Extracted material:
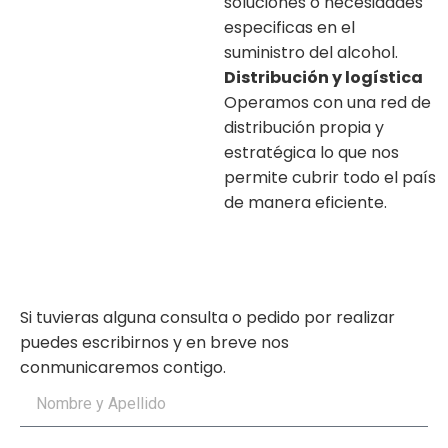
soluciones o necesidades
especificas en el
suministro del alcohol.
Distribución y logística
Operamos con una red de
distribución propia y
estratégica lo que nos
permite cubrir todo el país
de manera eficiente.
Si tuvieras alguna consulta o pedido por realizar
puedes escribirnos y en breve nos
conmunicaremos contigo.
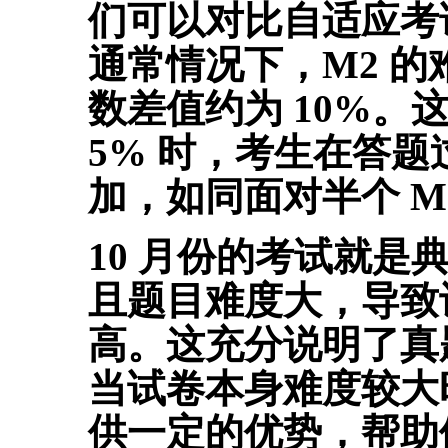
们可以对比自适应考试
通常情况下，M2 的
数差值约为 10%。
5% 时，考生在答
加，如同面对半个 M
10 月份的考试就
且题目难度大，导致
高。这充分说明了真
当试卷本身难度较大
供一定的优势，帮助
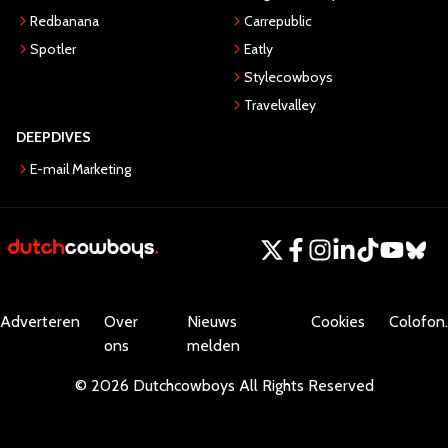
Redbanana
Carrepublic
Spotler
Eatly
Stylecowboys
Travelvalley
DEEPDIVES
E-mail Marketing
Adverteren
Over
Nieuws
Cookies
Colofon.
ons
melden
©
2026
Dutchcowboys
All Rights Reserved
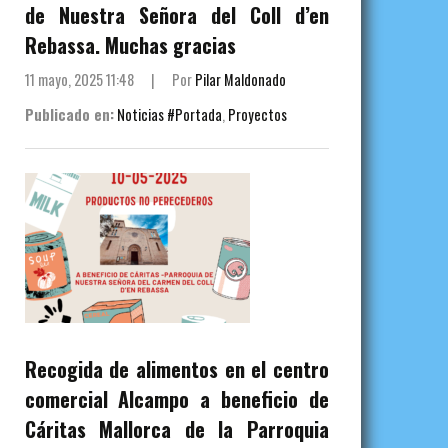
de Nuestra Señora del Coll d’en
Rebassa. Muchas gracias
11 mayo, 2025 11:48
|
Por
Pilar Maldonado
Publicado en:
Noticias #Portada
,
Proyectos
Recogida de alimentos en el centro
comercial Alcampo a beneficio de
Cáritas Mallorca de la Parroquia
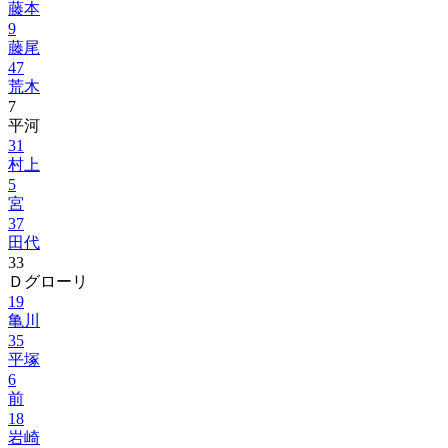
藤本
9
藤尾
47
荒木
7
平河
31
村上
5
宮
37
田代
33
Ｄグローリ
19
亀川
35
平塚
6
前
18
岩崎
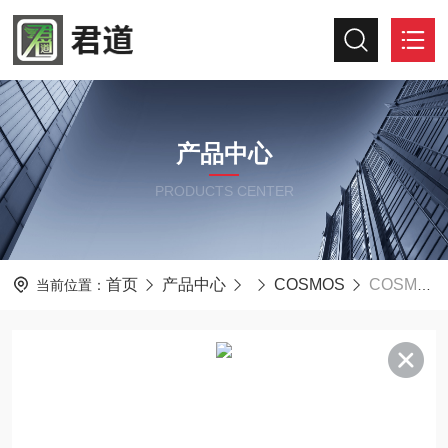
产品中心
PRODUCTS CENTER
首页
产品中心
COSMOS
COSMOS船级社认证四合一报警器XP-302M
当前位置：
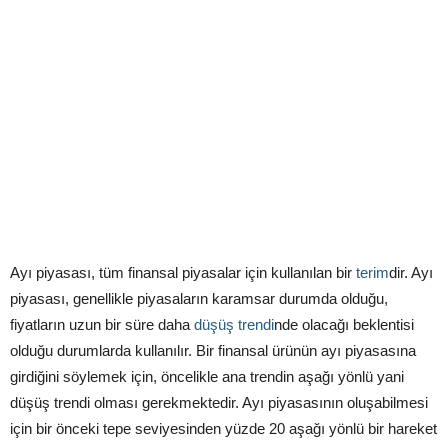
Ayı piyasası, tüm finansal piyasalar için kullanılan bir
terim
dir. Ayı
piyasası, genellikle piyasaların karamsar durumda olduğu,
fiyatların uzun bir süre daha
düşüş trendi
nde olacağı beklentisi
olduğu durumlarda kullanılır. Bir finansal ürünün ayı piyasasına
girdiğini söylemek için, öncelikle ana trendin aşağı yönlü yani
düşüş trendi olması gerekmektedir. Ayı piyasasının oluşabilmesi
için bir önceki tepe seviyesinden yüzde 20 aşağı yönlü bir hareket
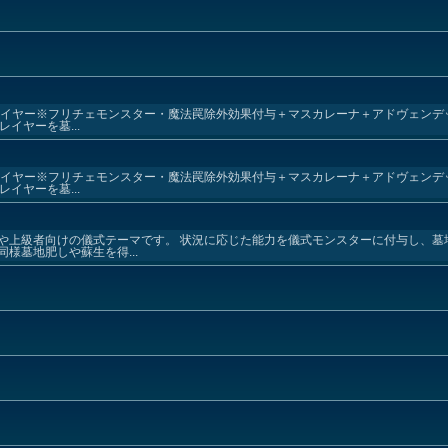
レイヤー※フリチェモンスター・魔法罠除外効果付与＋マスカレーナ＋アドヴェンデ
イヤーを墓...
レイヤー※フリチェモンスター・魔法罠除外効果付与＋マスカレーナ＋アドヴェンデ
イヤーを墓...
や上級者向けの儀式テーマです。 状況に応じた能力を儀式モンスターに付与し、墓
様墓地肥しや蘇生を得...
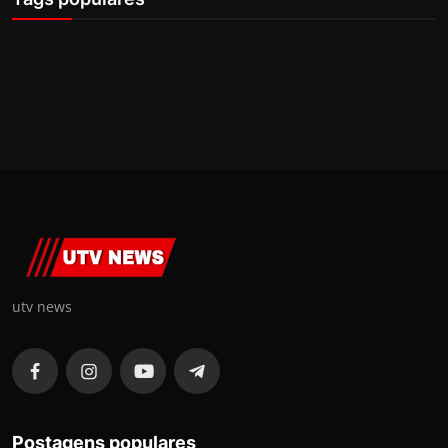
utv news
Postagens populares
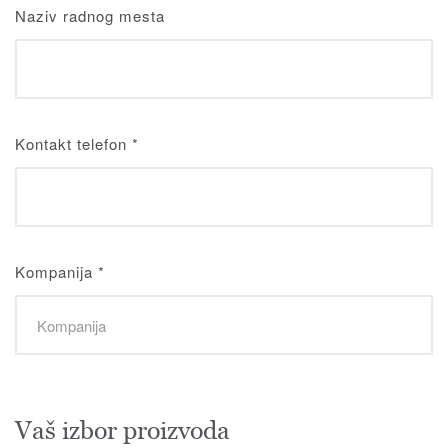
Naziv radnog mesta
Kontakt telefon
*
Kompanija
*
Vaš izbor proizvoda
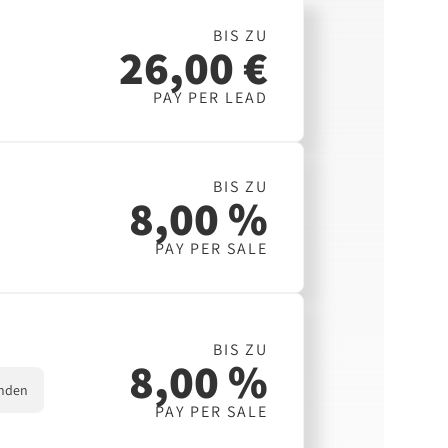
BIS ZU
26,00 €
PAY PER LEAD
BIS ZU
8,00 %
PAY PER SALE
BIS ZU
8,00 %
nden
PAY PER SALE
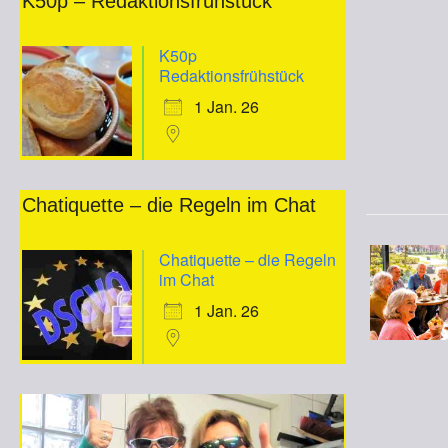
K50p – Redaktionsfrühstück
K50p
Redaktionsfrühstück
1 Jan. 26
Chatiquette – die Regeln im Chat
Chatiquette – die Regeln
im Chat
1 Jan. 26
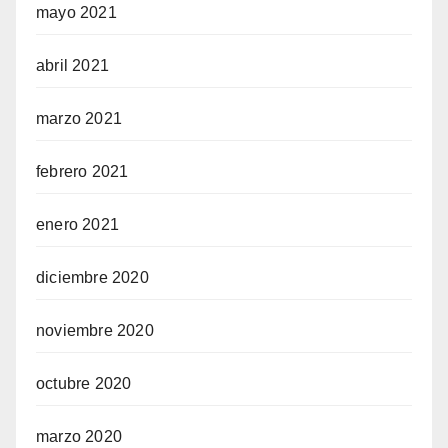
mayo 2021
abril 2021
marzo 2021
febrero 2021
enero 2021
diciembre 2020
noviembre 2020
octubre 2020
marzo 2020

==

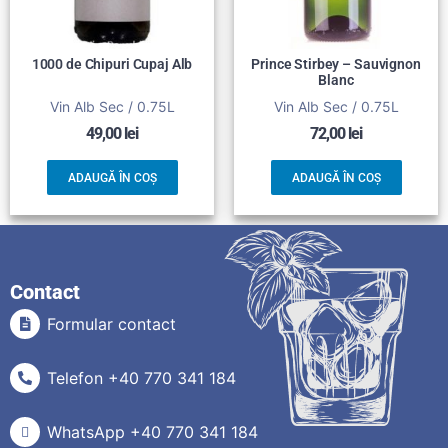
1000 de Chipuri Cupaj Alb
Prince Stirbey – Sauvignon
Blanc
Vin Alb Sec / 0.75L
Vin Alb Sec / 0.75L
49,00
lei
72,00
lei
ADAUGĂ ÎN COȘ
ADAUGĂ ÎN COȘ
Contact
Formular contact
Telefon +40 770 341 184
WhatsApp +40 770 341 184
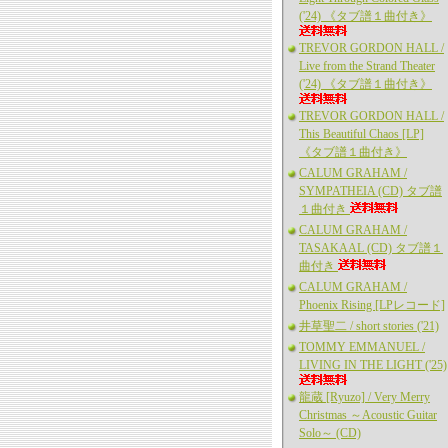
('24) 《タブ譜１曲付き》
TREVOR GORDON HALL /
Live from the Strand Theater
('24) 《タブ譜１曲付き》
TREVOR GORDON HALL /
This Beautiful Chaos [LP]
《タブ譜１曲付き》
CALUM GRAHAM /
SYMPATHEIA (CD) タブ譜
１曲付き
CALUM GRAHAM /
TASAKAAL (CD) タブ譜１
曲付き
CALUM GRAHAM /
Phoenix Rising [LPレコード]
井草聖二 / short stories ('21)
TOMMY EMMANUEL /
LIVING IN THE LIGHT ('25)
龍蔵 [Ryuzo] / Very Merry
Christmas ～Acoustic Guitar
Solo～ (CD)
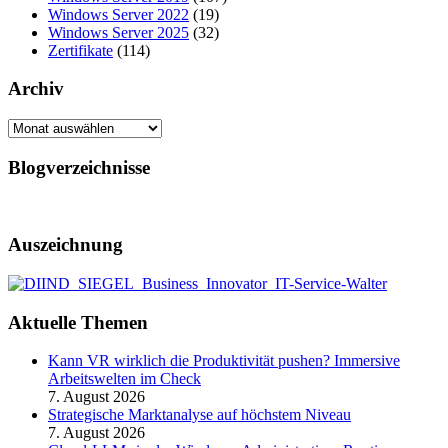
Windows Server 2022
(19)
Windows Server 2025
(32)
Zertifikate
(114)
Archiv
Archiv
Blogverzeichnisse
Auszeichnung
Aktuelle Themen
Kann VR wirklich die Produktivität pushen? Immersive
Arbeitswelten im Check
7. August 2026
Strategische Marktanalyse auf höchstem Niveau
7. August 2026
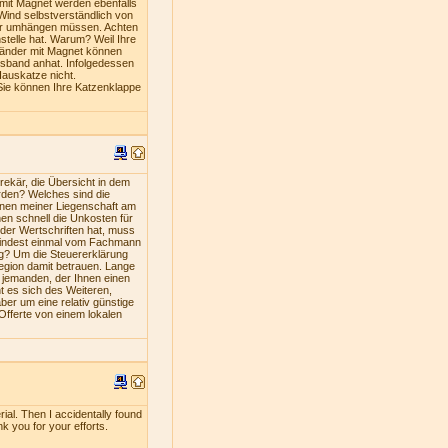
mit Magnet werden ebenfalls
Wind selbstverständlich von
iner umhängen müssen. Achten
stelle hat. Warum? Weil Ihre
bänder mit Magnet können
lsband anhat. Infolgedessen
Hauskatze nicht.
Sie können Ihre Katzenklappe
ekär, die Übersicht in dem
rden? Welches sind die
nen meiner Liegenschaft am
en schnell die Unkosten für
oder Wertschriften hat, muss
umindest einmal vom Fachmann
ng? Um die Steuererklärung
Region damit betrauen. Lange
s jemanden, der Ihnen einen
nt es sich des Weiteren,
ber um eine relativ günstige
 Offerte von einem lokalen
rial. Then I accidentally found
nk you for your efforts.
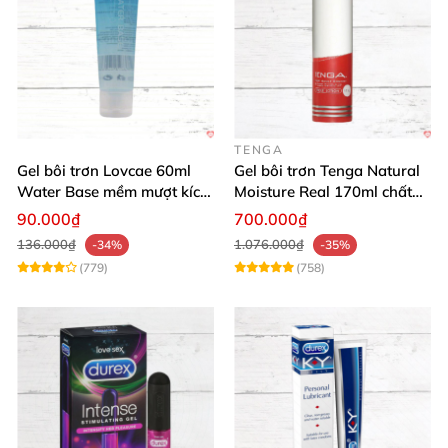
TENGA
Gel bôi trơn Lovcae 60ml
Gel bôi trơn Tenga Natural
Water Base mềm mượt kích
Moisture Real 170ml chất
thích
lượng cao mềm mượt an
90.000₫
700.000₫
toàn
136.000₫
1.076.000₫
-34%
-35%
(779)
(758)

* * *

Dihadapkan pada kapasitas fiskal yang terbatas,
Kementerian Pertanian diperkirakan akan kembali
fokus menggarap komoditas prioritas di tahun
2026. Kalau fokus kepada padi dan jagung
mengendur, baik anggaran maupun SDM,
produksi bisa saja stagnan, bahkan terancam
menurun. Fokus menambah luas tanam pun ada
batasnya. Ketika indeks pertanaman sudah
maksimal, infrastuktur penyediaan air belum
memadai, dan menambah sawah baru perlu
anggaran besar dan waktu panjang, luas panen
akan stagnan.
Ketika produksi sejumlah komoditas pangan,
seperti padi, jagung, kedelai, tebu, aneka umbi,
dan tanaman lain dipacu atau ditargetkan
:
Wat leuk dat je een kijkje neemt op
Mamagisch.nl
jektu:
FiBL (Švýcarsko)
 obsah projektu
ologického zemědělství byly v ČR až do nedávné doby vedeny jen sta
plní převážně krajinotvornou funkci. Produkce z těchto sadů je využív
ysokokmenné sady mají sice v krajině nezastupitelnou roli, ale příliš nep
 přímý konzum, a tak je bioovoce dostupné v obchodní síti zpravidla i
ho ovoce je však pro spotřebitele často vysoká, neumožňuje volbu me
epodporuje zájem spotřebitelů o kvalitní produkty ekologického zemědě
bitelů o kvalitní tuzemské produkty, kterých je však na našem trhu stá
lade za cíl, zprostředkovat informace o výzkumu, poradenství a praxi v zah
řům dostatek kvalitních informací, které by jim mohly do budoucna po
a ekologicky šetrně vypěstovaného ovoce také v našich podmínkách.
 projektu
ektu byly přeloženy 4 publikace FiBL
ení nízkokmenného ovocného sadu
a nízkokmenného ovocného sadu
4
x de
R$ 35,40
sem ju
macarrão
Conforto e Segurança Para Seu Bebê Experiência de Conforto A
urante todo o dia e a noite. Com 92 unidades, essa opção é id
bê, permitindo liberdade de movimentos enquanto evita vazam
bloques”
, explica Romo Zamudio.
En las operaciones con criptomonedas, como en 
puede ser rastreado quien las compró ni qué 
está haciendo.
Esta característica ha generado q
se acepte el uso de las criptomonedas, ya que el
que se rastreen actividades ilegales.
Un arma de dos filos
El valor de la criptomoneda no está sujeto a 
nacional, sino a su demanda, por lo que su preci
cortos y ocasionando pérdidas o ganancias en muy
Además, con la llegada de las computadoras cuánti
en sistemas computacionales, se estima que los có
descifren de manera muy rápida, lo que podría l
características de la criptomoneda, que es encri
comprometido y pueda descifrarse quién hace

To-do item: Reproduce the data line by line, beginning at the line that contains "soluciones o necesidades" and stopping after the line that contains "All Rights Reserved". Leave the pictures out of your answer.

Output of the task:
soluciones o necesidades
especificas en el
suministro del alcohol.
Distribución y logística
Operamos con una red de
distribución propia y
estratégica lo que nos
permite cubrir todo el país
de manera eficiente.
Si tuvieras alguna consulta o pedido por realizar
puedes escribirnos y en breve nos
conmunicaremos contigo.
们可以对比自适应考试
通常情况下，M2 的
数差值约为 10%。
5% 时，考生在答
加，如同面对半个 M
10 月份的考试就
且题目难度大，导致
高。这充分说明了真
当试卷本身难度较大
供一定的优势，帮助
Redbanana
Carrepublic
Spotler
Eatly
Stylecowboys
Travelvalley
DEEPDIVES
E-mail Marketing
Adverteren
Over
Nieuws
Cookies
Colofon.
ons
melden
©
2026
Dutchcowboys
All Rights Reserved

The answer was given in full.